Property Analysis: Expresso can analyze various routing and forwarding properties based on RECs and PECs, such as RouteLeakFree, RouteHijackFree, and TrafficHijackFree. RouteLeakFree ensures that routes received from a peer or provider are not leaked to another peer or provider. Expresso checks for this property by examining the symbolic RIB (Routing Information Base) at each external node, verifying whether there are any routes that originate from other internal nodes or itself. RouteHijackFree ensures that routes originating from a neighbor are not selected as the best routes for an internal prefix. Expresso assesses this by reviewing the symbolic RIB at each internal node, ensuring that if there are routes containing an internal prefix, these routes are not preferred over those that originated within the network. TrafficHijackFree ensures that traffic between internal nodes of a network only traverses the network’s own routers. Expresso checks for this by using PECs (Packet Equivalence Classes) to determine if any packets have a final state of EXIT and if their destination does not match the internal prefixes.

Evaluation
Expresso was applied to the WAN of a large cloud service provider and Internet2 to detect configurations that may lead to route leaks, route hijacks, and traffic hijacks. The performance of Expresso was measured in terms of its ability to identify property violations and its computational efficiency. The tool was compared with existing verifiers like Minesweeper and Bagpipe to demonstrate its effectiveness and scalability. Expresso discovered a significant number of configuration issues that could potentially lead to route leaks, route hijacks, and traffic hijacks, as shown below. Notably, some of these issues were confirmed and rectified by network operators, validating Expresso’s accuracy in identifying real-world problems. Expresso is, to the best of our knowledge, the only verifier that can check the correctness of WANs amidst arbitrary external routes within a tractable amount of time, while other verifiers time out after one day.
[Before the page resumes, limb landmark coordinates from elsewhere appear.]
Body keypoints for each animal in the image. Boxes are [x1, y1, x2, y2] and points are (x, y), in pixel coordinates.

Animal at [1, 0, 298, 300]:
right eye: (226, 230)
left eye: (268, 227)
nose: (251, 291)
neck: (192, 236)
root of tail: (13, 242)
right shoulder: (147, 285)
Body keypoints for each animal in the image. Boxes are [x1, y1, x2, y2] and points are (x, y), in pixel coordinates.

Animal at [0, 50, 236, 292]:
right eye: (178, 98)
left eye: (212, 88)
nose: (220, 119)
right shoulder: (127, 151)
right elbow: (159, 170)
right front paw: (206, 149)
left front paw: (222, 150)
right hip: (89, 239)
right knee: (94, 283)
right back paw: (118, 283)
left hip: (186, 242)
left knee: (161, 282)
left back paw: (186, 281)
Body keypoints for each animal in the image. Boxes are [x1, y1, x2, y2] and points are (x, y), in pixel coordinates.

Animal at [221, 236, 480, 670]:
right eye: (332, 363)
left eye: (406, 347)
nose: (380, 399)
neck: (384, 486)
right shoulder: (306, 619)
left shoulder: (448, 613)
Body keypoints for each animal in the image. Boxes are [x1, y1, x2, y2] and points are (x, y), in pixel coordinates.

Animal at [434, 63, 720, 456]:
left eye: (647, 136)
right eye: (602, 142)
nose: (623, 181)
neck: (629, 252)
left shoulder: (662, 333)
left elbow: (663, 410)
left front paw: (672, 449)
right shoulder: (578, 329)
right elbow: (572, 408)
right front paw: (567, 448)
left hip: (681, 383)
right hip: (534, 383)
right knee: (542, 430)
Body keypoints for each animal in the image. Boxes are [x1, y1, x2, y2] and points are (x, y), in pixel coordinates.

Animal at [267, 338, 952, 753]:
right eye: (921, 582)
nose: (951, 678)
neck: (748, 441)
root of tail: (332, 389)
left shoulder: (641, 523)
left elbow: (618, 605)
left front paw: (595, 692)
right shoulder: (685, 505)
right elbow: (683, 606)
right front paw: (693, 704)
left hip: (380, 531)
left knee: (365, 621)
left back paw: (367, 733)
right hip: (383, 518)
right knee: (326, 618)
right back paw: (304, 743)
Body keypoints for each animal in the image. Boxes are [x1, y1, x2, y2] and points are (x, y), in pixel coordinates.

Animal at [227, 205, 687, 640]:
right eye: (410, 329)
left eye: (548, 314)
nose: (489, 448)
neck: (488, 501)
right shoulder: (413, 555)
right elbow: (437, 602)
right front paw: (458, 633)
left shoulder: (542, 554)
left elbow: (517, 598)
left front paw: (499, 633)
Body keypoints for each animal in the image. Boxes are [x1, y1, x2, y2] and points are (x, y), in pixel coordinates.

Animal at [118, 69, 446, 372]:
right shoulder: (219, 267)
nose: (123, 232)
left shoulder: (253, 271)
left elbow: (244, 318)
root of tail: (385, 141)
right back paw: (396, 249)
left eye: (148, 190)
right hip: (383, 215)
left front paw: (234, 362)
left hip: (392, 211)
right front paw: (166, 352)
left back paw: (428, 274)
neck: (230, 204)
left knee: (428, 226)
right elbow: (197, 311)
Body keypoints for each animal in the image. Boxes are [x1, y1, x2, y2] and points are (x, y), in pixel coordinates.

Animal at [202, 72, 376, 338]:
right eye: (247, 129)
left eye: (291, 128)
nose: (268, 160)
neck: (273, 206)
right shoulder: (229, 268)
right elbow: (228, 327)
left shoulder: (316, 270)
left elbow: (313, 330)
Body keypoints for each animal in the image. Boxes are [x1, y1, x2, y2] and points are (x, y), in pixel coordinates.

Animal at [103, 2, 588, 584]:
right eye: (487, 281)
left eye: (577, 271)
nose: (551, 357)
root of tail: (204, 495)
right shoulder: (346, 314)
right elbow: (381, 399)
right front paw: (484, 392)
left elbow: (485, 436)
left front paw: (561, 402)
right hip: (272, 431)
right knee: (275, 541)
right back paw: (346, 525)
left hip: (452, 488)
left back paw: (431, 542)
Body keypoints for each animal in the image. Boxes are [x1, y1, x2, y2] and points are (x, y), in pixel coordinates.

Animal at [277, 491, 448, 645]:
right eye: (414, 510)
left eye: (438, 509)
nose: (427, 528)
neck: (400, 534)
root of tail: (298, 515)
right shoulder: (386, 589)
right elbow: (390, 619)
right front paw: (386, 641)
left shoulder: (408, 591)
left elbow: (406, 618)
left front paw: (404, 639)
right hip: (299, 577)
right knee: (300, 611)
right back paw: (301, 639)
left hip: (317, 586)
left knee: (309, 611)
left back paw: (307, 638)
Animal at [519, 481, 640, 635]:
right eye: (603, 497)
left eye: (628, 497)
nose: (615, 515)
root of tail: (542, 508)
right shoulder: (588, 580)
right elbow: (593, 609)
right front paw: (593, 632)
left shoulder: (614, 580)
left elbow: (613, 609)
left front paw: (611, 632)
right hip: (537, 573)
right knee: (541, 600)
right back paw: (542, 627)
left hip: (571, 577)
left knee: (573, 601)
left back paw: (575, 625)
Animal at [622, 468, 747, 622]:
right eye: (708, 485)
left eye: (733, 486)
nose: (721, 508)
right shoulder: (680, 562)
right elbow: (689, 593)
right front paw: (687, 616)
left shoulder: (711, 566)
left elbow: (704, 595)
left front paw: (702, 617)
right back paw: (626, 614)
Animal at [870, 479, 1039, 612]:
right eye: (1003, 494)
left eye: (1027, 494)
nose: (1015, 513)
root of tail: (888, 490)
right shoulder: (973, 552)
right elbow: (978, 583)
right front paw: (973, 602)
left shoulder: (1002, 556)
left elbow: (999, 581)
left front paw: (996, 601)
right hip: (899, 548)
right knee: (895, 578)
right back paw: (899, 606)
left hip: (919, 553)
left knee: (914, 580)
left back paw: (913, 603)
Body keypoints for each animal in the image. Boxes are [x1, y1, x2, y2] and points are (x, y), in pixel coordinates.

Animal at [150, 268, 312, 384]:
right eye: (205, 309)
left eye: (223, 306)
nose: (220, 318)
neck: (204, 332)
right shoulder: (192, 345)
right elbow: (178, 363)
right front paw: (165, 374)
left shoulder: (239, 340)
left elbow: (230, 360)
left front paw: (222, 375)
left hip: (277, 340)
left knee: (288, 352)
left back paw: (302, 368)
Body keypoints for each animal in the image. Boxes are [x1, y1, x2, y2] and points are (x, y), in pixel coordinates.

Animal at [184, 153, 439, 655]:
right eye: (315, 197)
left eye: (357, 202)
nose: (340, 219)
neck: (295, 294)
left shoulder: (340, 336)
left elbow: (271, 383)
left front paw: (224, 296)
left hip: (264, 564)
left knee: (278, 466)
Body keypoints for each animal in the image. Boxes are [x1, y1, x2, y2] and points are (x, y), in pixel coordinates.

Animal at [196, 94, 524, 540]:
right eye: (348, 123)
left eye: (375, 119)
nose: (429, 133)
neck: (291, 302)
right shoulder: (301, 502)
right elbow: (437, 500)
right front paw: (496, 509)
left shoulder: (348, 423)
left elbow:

Expresso’s innovative approach to network verification addresses the challenge of reasoning about the vast space of possible external routes, offering a more comprehensive and scalable solution compared to existing verifiers.

Q: l want to ask what is the max number of BDD variables. For example, if you have 10 prefixes and you have 10 external neighbors in your network, you may need to build 100 BDD variables. lf you consider a community, the number of BDD variables may go further?
A: Yeah. Firstly, you said, if you have 10 prefixes and you have 10 external neighbors in your network, we only have 38 variables to encode the prefixes, and then 10 to encode the neighbors. So that’s not 100. For the next question, you said about symbolic AS paths and AS communities, for the datasets we are using, the number won’t be in too much. In the experiment, for the control plane, we only need 38. And for the data plane, as l said, we have to enlarge the number of variables for each neighbor. But in practice, we found that only 8 variables for each external neighbor are enough.

Personal thoughts
Expresso introduces a groundbreaking approach to network verification by employing symbolic simulation, effectively tackling the vastness of external route spaces that existing tools struggle to manage. Its integration into network management processes could substantially enhance the reliability and security of networks. By identifying vulnerabilities such as route leaks and hijacks, Expresso empowers network operators to proactively fortify their networks against potential misconfigurations and external threats. Expresso’s practical utility is underscored by its successful application in the WAN of a large cloud service provider and the Internet2 network. It has proven its ability to process real-world network configurations and uncover potential misconfigurations. While Expresso demonstrates remarkable capabilities in diagnosis, the paper acknowledges limitations in handling certain BGP attributes and route dependencies. Moreover, the current version of Expresso does not include an automatic repair feature, which might lead to inconvenience in fully automated network operations. The absence of this feature means that, for now, Expresso serves as a diagnostic tool that requires human intervention for the resolution of identified issues.